--- SUPPLIED MATERIAL ---
------------------------

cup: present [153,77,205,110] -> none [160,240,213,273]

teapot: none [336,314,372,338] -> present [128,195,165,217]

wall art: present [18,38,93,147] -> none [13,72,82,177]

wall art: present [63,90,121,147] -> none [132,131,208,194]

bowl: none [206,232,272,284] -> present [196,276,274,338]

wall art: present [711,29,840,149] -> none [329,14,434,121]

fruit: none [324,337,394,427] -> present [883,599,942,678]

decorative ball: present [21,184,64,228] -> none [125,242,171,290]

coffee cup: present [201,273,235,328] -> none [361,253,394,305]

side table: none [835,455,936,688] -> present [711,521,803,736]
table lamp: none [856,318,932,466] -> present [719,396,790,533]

------------------------

--- AIM OF THE EXERCISE ---
Copy the entire listing exactly. Do not skip a line.

--- COMPLETED EXERCISE ---
cup: present [153,77,205,110] -> none [160,240,213,273]

teapot: none [336,314,372,338] -> present [128,195,165,217]

wall art: present [18,38,93,147] -> none [13,72,82,177]

wall art: present [63,90,121,147] -> none [132,131,208,194]

bowl: none [206,232,272,284] -> present [196,276,274,338]

wall art: present [711,29,840,149] -> none [329,14,434,121]

fruit: none [324,337,394,427] -> present [883,599,942,678]

decorative ball: present [21,184,64,228] -> none [125,242,171,290]

coffee cup: present [201,273,235,328] -> none [361,253,394,305]

side table: none [835,455,936,688] -> present [711,521,803,736]
table lamp: none [856,318,932,466] -> present [719,396,790,533]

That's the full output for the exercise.